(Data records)
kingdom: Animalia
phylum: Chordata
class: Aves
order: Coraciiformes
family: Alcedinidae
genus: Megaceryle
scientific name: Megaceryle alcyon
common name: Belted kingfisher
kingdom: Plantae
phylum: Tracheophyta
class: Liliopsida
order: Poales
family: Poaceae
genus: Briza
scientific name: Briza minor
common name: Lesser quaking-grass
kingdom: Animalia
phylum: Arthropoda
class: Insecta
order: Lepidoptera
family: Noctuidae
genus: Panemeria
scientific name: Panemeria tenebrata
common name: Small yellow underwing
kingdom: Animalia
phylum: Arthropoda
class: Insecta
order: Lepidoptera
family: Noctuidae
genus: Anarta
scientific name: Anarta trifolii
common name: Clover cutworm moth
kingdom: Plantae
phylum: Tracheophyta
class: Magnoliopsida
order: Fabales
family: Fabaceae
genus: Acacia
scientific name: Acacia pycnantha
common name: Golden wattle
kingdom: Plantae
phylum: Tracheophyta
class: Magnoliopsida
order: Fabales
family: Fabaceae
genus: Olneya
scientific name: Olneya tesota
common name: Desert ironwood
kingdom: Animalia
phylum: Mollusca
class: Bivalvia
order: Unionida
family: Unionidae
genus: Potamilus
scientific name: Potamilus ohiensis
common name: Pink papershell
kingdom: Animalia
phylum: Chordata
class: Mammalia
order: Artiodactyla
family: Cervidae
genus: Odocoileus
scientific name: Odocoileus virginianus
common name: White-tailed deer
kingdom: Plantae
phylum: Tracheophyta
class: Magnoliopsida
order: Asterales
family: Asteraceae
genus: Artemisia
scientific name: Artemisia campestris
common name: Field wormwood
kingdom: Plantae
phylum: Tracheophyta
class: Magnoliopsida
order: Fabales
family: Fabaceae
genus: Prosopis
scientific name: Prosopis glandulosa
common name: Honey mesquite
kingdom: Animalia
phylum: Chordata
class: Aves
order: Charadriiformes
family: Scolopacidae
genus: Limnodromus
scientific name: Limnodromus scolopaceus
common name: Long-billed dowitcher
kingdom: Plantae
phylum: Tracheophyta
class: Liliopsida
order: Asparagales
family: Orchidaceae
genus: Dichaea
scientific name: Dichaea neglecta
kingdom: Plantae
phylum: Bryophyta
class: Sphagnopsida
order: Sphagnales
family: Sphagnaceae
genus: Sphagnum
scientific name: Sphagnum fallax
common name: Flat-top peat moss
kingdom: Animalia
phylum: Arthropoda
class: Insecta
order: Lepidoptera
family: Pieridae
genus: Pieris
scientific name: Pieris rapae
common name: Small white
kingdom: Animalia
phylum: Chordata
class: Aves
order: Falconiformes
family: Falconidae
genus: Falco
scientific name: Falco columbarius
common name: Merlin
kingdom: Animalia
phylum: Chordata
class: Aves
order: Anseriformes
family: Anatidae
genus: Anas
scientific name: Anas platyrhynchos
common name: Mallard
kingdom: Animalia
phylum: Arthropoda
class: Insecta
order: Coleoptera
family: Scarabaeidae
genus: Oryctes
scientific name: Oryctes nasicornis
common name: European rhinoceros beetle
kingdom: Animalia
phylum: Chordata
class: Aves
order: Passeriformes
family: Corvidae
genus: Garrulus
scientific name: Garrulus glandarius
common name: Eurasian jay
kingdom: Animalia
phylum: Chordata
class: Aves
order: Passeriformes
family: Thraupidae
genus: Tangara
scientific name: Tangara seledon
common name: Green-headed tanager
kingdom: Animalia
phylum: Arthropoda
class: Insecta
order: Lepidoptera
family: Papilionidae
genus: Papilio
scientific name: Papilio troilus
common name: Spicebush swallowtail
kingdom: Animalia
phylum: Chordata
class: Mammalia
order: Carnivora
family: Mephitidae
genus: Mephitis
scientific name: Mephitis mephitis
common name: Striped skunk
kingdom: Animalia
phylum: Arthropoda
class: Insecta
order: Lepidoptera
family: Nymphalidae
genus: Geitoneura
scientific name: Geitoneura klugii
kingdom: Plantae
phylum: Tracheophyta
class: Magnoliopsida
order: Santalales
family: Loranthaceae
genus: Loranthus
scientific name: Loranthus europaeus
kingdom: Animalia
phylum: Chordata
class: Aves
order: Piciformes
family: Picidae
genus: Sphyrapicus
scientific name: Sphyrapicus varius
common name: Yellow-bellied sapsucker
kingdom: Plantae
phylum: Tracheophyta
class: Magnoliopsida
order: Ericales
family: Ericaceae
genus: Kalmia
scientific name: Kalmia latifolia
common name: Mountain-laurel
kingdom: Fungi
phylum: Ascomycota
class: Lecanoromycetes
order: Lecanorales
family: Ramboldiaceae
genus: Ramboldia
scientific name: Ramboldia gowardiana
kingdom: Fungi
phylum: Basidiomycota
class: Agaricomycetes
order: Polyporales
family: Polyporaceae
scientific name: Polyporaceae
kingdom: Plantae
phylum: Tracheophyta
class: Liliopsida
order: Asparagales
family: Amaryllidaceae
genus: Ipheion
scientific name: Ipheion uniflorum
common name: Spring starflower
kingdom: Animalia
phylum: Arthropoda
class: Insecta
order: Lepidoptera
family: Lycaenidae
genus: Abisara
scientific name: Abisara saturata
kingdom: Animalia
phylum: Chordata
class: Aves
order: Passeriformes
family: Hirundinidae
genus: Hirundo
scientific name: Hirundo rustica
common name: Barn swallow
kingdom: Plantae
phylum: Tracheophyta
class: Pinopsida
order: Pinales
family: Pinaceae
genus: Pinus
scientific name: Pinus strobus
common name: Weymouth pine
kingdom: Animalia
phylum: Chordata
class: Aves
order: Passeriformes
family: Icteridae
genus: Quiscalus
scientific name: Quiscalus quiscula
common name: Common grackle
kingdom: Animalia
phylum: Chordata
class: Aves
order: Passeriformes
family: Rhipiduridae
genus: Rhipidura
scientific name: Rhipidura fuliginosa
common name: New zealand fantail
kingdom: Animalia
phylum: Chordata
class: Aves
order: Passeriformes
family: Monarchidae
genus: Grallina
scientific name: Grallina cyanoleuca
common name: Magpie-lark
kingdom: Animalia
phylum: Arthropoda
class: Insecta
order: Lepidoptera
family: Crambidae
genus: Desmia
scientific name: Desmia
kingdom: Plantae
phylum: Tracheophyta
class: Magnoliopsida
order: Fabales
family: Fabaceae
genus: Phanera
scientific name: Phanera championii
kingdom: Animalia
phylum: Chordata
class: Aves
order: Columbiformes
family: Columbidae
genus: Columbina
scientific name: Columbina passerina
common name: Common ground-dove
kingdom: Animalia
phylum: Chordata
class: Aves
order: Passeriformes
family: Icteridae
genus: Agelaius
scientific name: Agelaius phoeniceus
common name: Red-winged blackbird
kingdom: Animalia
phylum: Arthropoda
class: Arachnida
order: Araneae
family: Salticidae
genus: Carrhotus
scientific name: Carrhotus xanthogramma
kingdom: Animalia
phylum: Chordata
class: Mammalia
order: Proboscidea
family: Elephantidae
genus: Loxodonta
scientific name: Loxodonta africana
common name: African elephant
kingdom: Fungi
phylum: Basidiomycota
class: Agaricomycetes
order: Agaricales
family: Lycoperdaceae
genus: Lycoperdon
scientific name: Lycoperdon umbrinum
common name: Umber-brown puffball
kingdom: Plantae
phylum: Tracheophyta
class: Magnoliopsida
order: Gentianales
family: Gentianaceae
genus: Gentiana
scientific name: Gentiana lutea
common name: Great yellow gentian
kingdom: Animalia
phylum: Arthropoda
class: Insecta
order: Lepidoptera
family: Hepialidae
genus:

* **EXERCISE OBJECTIVE**:
Reproduce the listing above word for word, beginning with its first line and continuing through the line that contains "scientific name: Anarta trifolii", including both of those lines.

* **COMPLETED EXERCISE**:
kingdom: Animalia
phylum: Chordata
class: Aves
order: Coraciiformes
family: Alcedinidae
genus: Megaceryle
scientific name: Megaceryle alcyon
common name: Belted kingfisher
kingdom: Plantae
phylum: Tracheophyta
class: Liliopsida
order: Poales
family: Poaceae
genus: Briza
scientific name: Briza minor
common name: Lesser quaking-grass
kingdom: Animalia
phylum: Arthropoda
class: Insecta
order: Lepidoptera
family: Noctuidae
genus: Panemeria
scientific name: Panemeria tenebrata
common name: Small yellow underwing
kingdom: Animalia
phylum: Arthropoda
class: Insecta
order: Lepidoptera
family: Noctuidae
genus: Anarta
scientific name: Anarta trifolii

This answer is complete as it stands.